The nation’s air traffic system has just received what could be its last, best chance for survival as a government agency. The system better make the best of the opportunity.
A new organization within the Federal Aviation Administration will try to reduce flight delays. President Bill Clinton said Thursday that the division will operate much like a business in overseeing the traffic control system.
The new Air Traffic Organization will be headed by a chief officer, who will receive financial incentives for improving performance. A board of directors, composed of business and labor leaders from outside the aviation industry, will oversee the agency.
With both the holiday travel season and the end of his administration looming, Clinton had obvious incentives to act quickly. His move, though, appears to have potential for pushing the air traffic system toward better performance. Almost any improvement, of course, would be welcome, given the rise in delays faced by passengers across the country.
The reform falls short of the privatization urged by some Republican members of Congress and the airline industry. There is good reason, though, to try every option short of privatization. With safety the paramount concern, public operation of air traffic control ought to remain the preferred option. After all, the nation’s safety record is excellent.
As poor as the FAA’s performance sometimes is, moreover, a substantial share of the blame for air traffic difficulties lies with the air carriers, not the federal government or the hard-working air traffic controllers. For competitive reasons, airlines have massively overscheduled their flights at key airport hubs and in the most desirable time periods. Even the consumers most annoyed by the delays would be reluctant to let airlines call the shots on how to establish a private air traffic system. The results would likely be every bit as neglectful as the airlines’ you-are-stuck-with-us attitude toward their passengers.

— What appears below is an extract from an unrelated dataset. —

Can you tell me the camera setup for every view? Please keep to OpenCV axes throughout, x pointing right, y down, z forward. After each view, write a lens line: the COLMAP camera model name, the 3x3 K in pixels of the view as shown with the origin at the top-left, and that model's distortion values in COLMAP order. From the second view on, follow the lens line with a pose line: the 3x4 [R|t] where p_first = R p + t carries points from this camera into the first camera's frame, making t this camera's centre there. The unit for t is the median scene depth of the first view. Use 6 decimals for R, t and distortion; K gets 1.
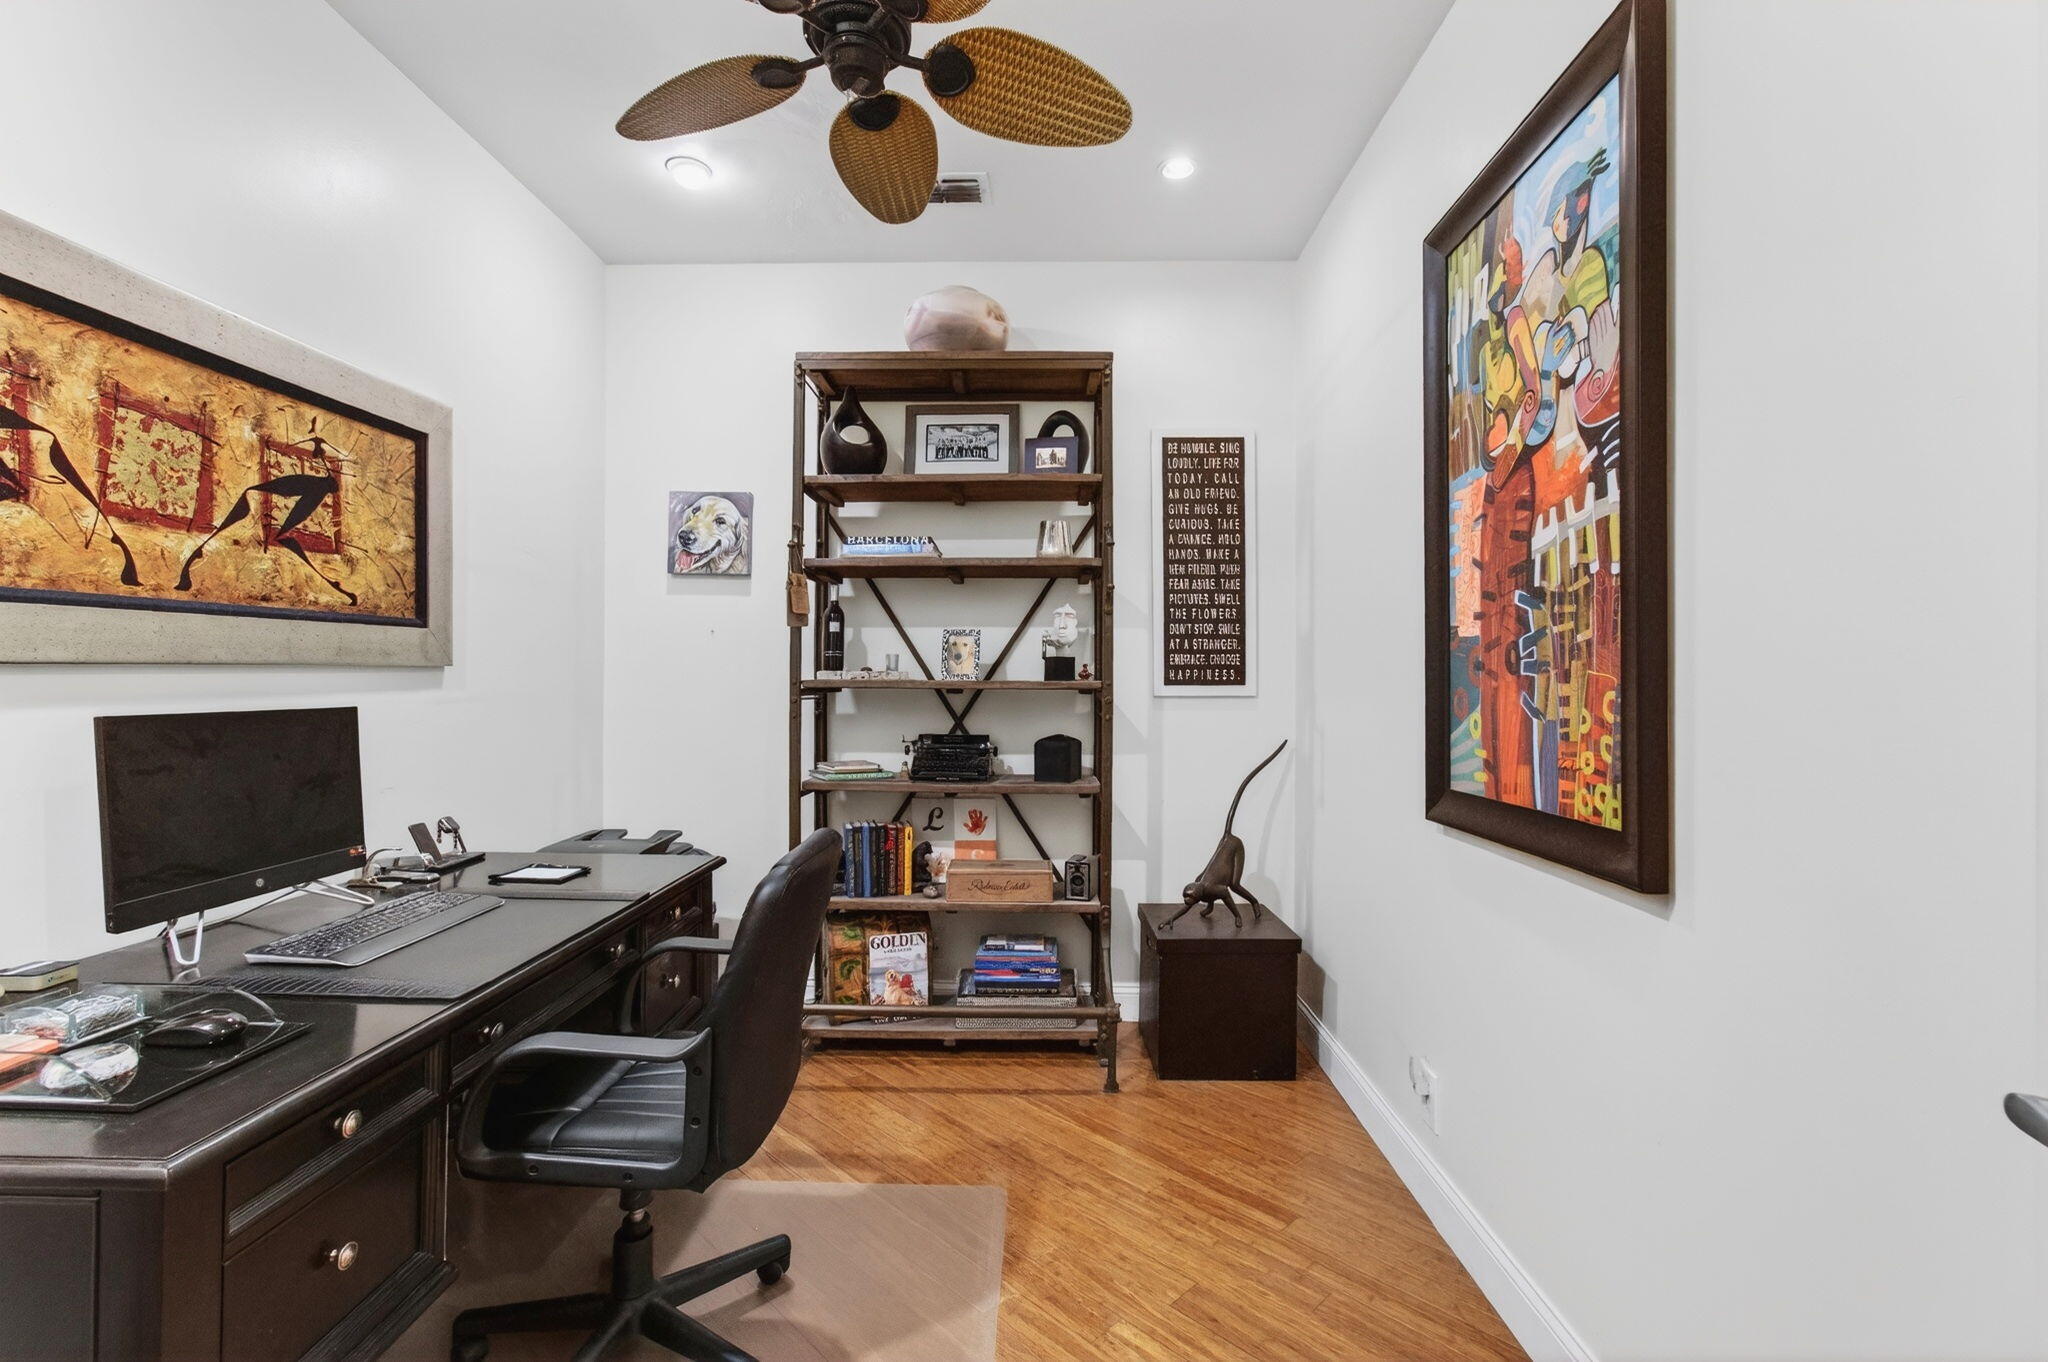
lens RADIAL K [[910.4, 0, 1024.4], [0, 910.4, 673.1], [0, 0, 1]] dist [-0.012595, 0.009755]
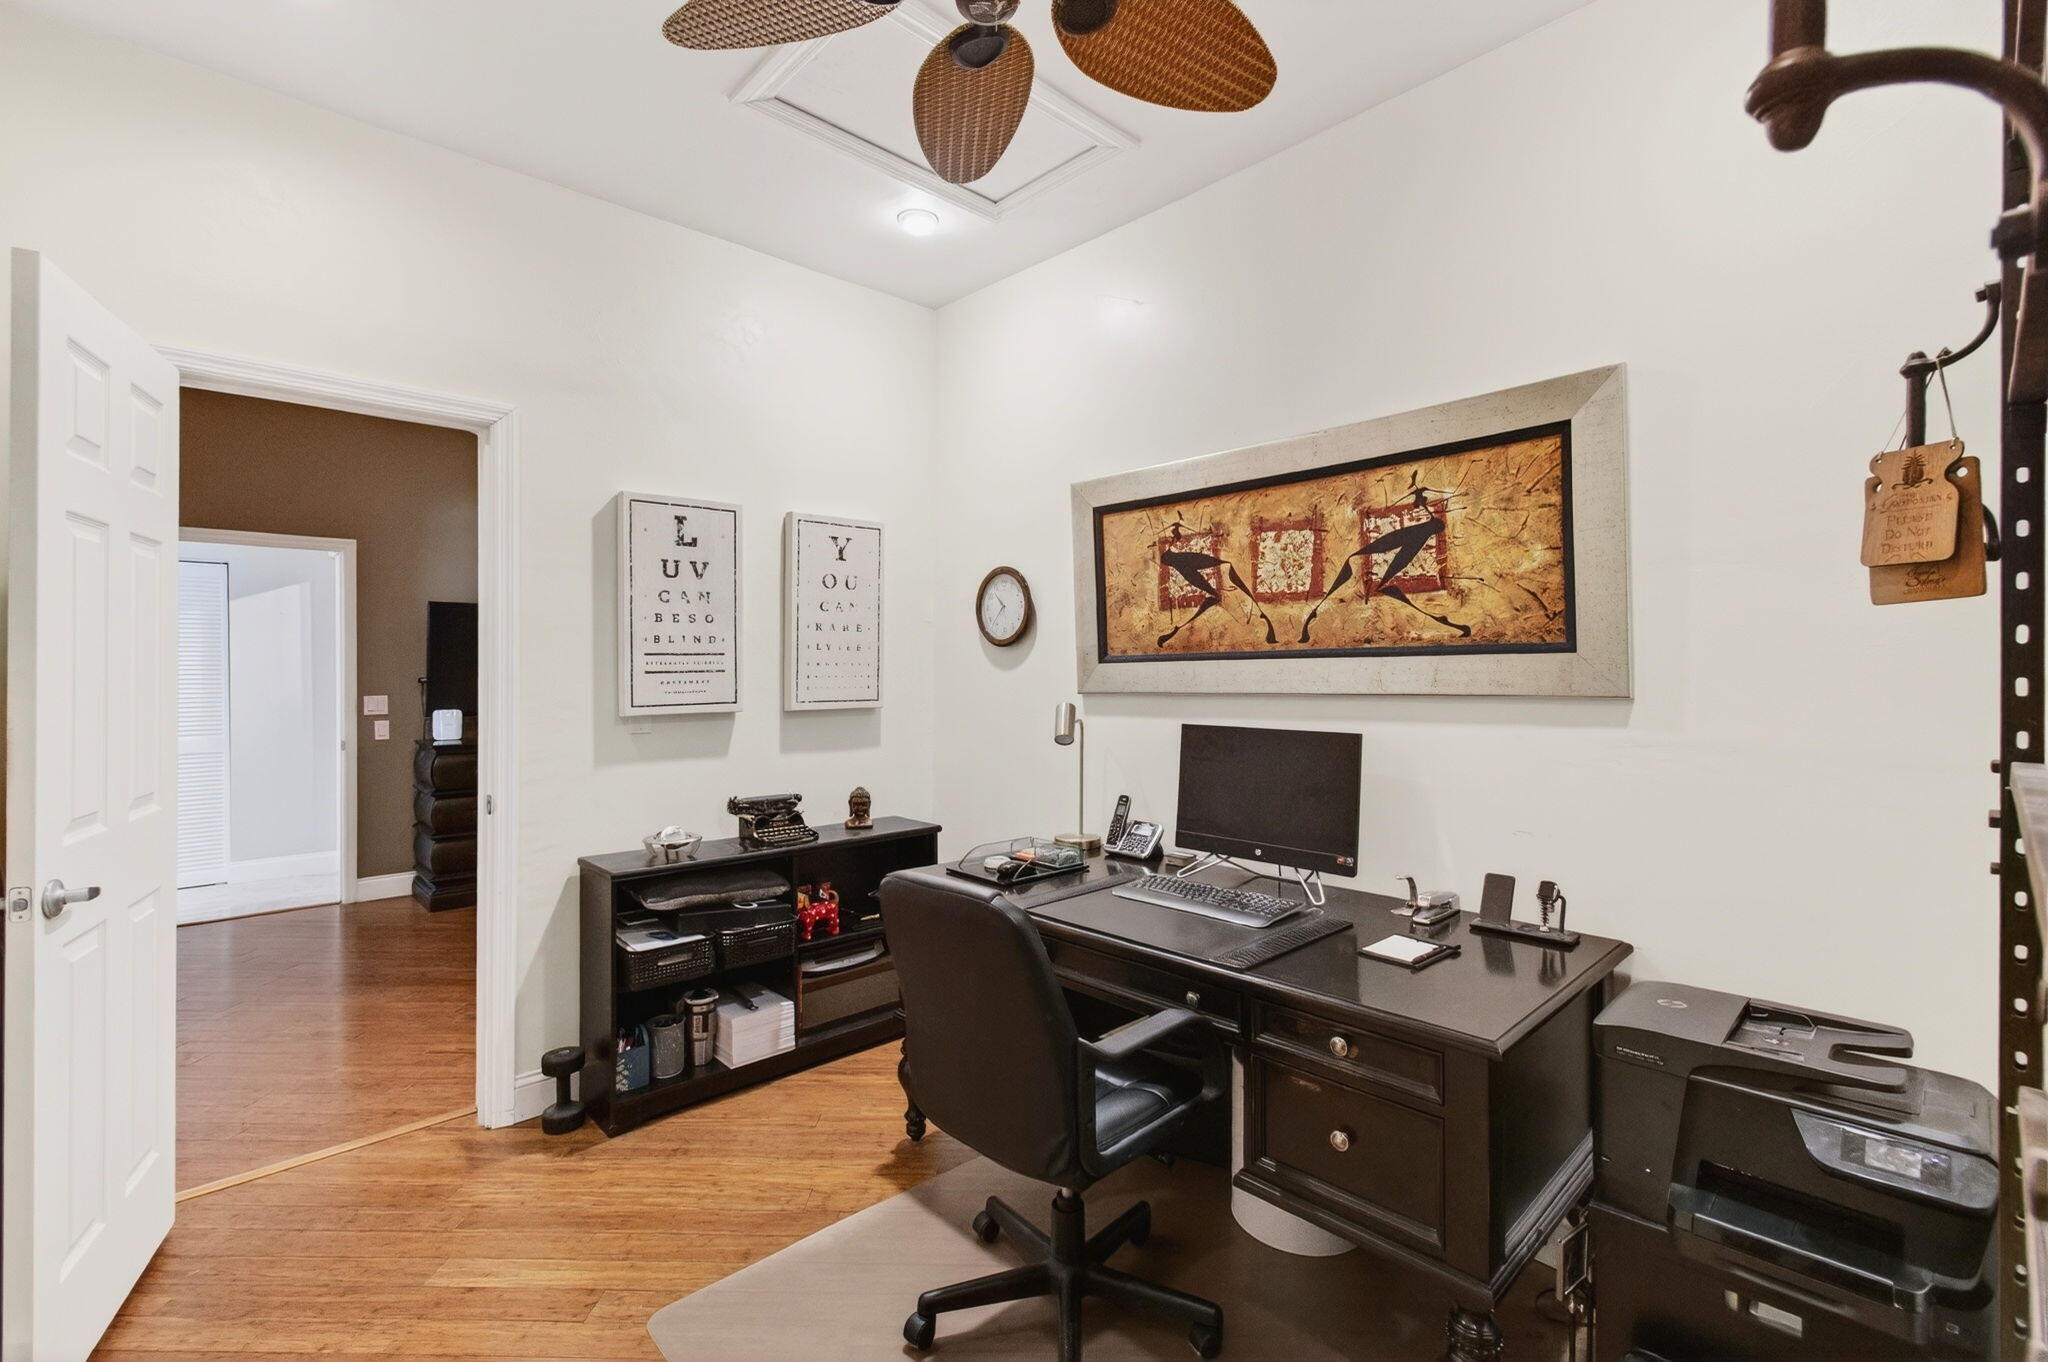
lens RADIAL K [[910.4, 0, 1024.6], [0, 910.4, 672.6], [0, 0, 1]] dist [-0.012595, 0.009755]
pose [[-0.698334, 0.002691, -0.715767, 0.361069], [0.004207, 0.999991, -0.000345, -0.040271], [0.715759, -0.003252, -0.698340, 1.503190]]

Privatization, already established in more than 15 nations, should remain an option, however. Indeed, labor unions and the FAA ought to be reminded of that possibility to motivate them to work together rather than engage in futile, disruptive disputes.
President Clinton’s appointments to the new board of directors include a former Republican senator, Nancy Kassebaum Baker, and John Snow, the chairman of the CSX Corp. If they can bring a more business-like attitude, passengers may see fewer delays caused by the air traffic system.
Next year’s Congress could help, too, by letting the FAA charge airlines directly for each flight takeoff and landing, rather than imposing a tax on passengers’ tickets as is done now to support the air traffic system. There also should be the authority to charge airlines higher rates at peak travel times and at the most crowded airports. Discounted charges for larger jets might discourage the airlines from their increasing reliance on 50-seat planes, which have crowded the skies as well as contributing to the need for new runways on the ground.
Airlines, controllers and passengers rely on one another. Passengers will know soon enough if the system is improving or whether it must undergo even more drastic changes.